• WORK TO COMPLETE: Go through the records and filter out every line lacking the word "ванной"; copy the lines that remain.

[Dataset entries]
- - -

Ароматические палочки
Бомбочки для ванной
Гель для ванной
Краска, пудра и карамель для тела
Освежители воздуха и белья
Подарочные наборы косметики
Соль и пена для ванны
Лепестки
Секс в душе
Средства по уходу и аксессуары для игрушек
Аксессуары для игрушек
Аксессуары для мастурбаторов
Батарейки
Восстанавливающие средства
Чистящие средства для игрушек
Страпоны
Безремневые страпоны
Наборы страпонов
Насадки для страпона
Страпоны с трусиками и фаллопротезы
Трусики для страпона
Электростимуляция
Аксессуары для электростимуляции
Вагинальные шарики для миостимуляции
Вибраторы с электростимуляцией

- - -

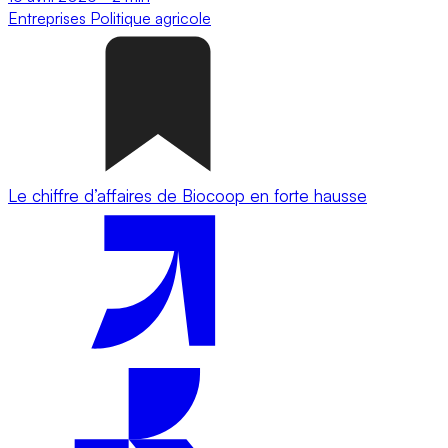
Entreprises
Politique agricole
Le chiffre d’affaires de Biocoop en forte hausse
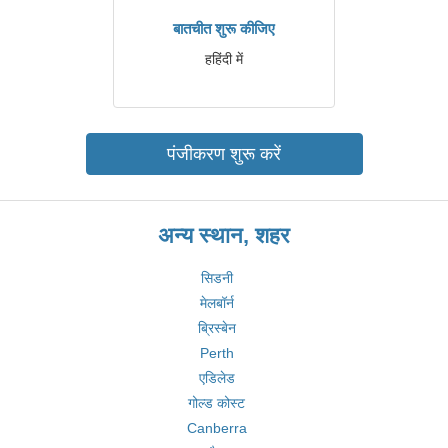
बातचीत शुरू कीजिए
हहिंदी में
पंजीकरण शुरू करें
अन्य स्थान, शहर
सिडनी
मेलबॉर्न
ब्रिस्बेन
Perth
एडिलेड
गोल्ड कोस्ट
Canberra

- - -

• EXERCISE ANSWER:
Бомбочки для ванной
Гель для ванной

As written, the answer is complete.